For this study, Kwong and colleagues used multiple linked health administrative databases in Ontario, Canada, looking at singleton live births with an expected delivery date between May 1, 2021, and Sept. 2, 2022.
In total, 142,006 infants (mean gestational age at birth 38.7 weeks, 51% boys) were included, and 60% were exposed in utero to at least one mRNA COVID vaccine dose. Mean age of mothers was 31.7.
Among the vaccinated mothers, 48.6% had received one dose, 49.6% had received two doses, and 1.8% had received three doses. About a third had received at least one dose during the first trimester, 53.6% received at least one dose during the second trimester, and 44.5% received at least one dose during the third trimester.
Of these women, 68% received the Pfizer/BioNTech (Comirnaty) vaccine for all doses.
The primary endpoint of severe neonatal morbidity was a composite of 15 poor neonatal outcomes, including gestational age less than 32 weeks and low birth weight; respiratory problems; neurological problems; birth trauma; and the need for resuscitation, ventilation, transfusion, and intercostal, central venous, or arterial catheter placement, as well as death.
This study was supported by ICES, which is funded by an annual grant from the Ontario Ministry of Health and the Ministry of Long-Term Care, in addition to multiple other sources.
Kwong reported grants from the Public Health Agency of Canada and the Canadian Institutes of Health Research. One co-author reported employment by Pfizer. Others reported relationships with the Canadian Immunization Research Network, CERobs, the Public Health Agency of Canada, CANImmunize, and Medicago Moderna.
Healy reported participation in a data safety monitoring committee for a vaccine trial for Emmes Corporation and participation in an advisory board meeting for Moderna, but declined payment for both. She receives stock options from Vapotherm, Quidel Diagnostics, Intuitive, and Dexcom, and writer/contributor fees from UpToDate. Riley reported receiving consultant fees from Pfizer and GSK, writer/contributor fees from UpToDate, lecture fees from Medscape, and participating on the editorial board of the New England Journal of Medicine.

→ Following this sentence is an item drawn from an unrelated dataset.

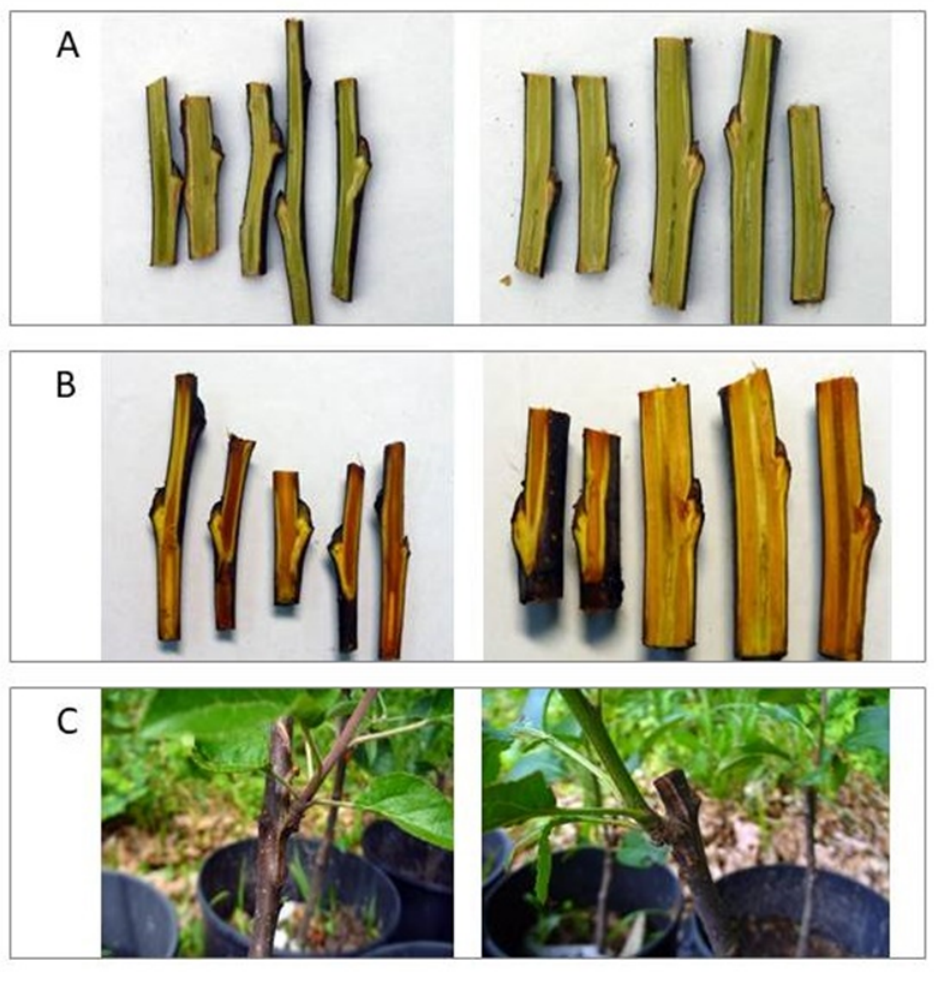
Figure 2 Dormant buds of historical apple tree varieties: ‘Spasówka’ variety (le) and ‘Ingrid Marie’ variety (right). ( A ) Non-LN-stored control with bright green stems and buds. ( B ) Storage in LN visibly changes the stem and buds color to dark yellow, which is not associated with the regeneration capacity of buds. ( C ) Regenerated thawed buds graed on rootstocks: ‘Lady Sudeley’ variety (le) and ‘Jaster’ variety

Source Reference: Jorgensen SCJ, et al “Newborn and early infant outcomes following maternal COVID-19 vaccination during pregnancy” JAMA Pediatr 2023; DOI: 10.1001/jamapediatrics.2023.4499.
Source Reference: Healy CM, Riley LE “Safety and benefits of COVID-19 vaccination in pregnancy — implications for the maternal vaccination platform” JAMA Pediatr 2023; DOI: 10.1001/jamapediatrics.2023.4496.